(Extracted page text data)
· · · · ·

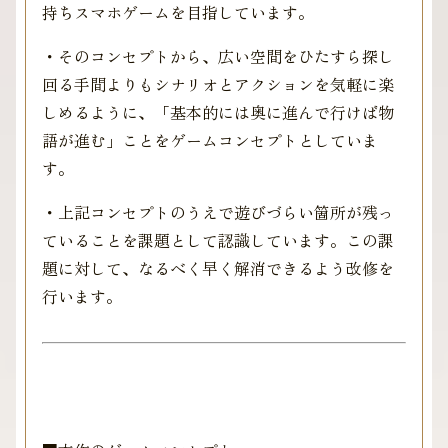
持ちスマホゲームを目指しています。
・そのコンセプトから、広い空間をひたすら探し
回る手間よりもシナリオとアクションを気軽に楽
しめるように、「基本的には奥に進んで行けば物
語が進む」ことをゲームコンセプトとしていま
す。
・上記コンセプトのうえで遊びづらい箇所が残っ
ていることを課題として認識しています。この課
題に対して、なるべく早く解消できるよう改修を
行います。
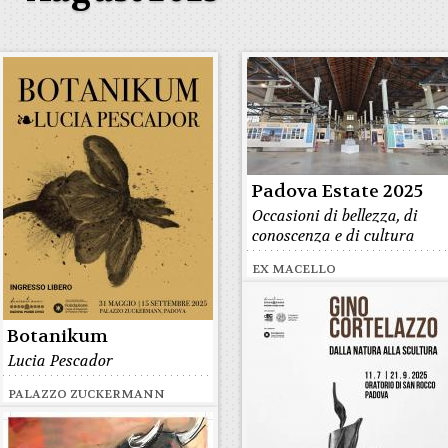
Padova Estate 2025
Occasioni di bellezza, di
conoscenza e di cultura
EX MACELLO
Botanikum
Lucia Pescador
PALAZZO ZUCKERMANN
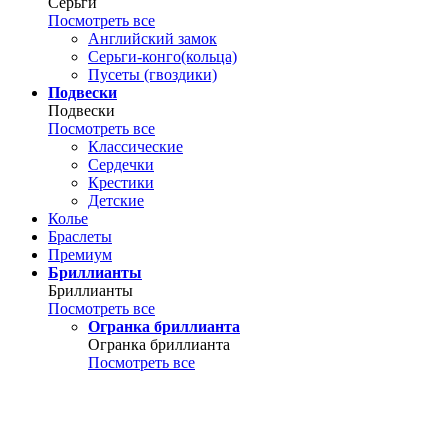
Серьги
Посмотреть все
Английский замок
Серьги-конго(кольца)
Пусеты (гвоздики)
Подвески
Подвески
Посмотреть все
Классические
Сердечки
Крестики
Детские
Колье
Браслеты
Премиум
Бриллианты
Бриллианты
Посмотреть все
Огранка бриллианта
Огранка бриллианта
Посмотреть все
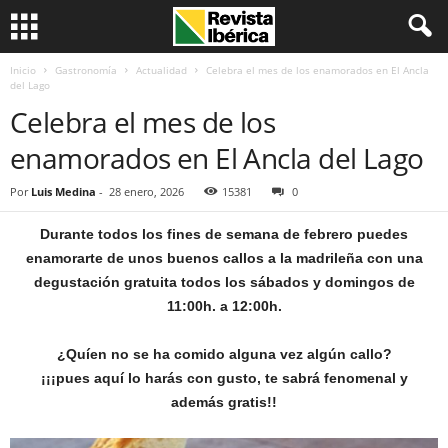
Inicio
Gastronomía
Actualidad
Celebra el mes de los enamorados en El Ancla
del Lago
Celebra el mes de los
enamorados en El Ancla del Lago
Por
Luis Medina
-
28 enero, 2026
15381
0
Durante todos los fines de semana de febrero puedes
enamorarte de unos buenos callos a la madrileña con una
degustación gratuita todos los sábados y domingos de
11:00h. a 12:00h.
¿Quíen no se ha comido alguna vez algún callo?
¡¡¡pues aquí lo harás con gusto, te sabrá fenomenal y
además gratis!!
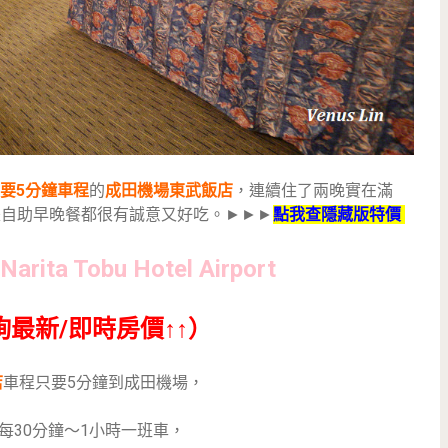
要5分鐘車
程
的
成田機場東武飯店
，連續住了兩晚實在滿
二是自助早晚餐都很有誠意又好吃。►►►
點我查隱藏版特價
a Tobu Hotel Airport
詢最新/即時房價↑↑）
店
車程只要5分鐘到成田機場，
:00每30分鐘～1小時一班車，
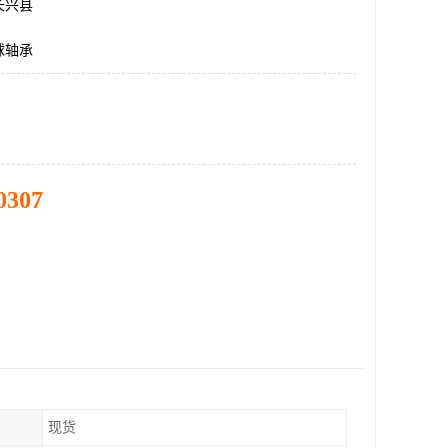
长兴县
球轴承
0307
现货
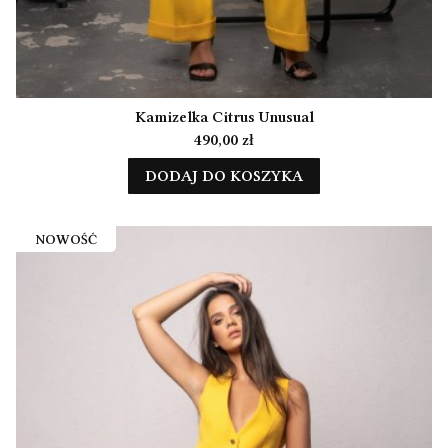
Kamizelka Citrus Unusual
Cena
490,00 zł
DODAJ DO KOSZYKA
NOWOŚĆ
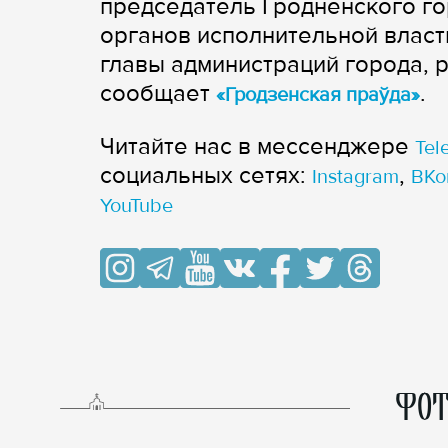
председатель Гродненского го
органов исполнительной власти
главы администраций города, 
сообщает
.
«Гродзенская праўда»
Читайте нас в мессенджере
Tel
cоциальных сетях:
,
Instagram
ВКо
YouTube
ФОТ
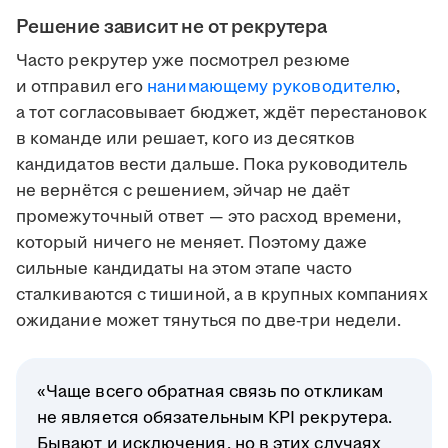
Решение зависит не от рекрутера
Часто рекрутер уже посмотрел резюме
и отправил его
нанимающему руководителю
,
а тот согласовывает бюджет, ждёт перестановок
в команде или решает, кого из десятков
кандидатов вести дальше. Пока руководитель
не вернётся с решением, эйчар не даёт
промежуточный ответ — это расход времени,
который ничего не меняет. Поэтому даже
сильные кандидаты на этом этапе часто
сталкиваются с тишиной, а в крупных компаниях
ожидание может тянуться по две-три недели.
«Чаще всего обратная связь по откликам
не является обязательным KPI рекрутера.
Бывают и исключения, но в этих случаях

· · · · ·

**Task directions**
Copy the records exactly. Skip the pictures.

**Task response**
持ちスマホゲームを目指しています。
・そのコンセプトから、広い空間をひたすら探し
回る手間よりもシナリオとアクションを気軽に楽
しめるように、「基本的には奥に進んで行けば物
語が進む」ことをゲームコンセプトとしていま
す。
・上記コンセプトのうえで遊びづらい箇所が残っ
ていることを課題として認識しています。この課
題に対して、なるべく早く解消できるよう改修を
行います。
Padova Estate 2025
Occasioni di bellezza, di
conoscenza e di cultura
EX MACELLO
Botanikum
Lucia Pescador
PALAZZO ZUCKERMANN
Серьги
Посмотреть все
Английский замок
Серьги-конго(кольца)
Пусеты (гвоздики)
Подвески
Подвески
Посмотреть все
Классические
Сердечки
Крестики
Детские
Колье
Браслеты
Премиум
Бриллианты
Бриллианты
Посмотреть все
Огранка бриллианта
Огранка бриллианта
Посмотреть все
Inicio
Gastronomía
Actualidad
Celebra el mes de los enamorados en El Ancla
del Lago
Celebra el mes de los
enamorados en El Ancla del Lago
Por
Luis Medina
-
28 enero, 2026
15381
0
Durante todos los fines de semana de febrero puedes
enamorarte de unos buenos callos a la madrileña con una
degustación gratuita todos los sábados y domingos de
11:00h. a 12:00h.
¿Quíen no se ha comido alguna vez algún callo?
¡¡¡pues aquí lo harás con gusto, te sabrá fenomenal y
además gratis!!
要5分鐘車
程
的
成田機場東武飯店
，連續住了兩晚實在滿
二是自助早晚餐都很有誠意又好吃。►►►
點我查隱藏版特價
a Tobu Hotel Airport
詢最新/即時房價↑↑）
店
車程只要5分鐘到成田機場，
:00每30分鐘～1小時一班車，
长兴县
球轴承
0307
现货
Kamizelka Citrus Unusual
Cena
490,00 zł
DODAJ DO KOSZYKA
NOWOŚĆ
председатель Гродненского го
органов исполнительной власти
главы администраций города, 
сообщает
.
«Гродзенская праўда»
Читайте нас в мессенджере
Tel
cоциальных сетях:
,
Instagram
ВКо
YouTube
ФОТ
Решение зависит не от рекрутера
Часто рекрутер уже посмотрел резюме
и отправил его
нанимающему руководителю
,
а тот согласовывает бюджет, ждёт перестановок
в команде или решает, кого из десятков
кандидатов вести дальше. Пока руководитель
не вернётся с решением, эйчар не даёт
промежуточный ответ — это расход времени,
который ничего не меняет. Поэтому даже
сильные кандидаты на этом этапе часто
сталкиваются с тишиной, а в крупных компаниях
ожидание может тянуться по две-три недели.
«Чаще всего обратная связь по откликам
не является обязательным KPI рекрутера.
Бывают и исключения, но в этих случаях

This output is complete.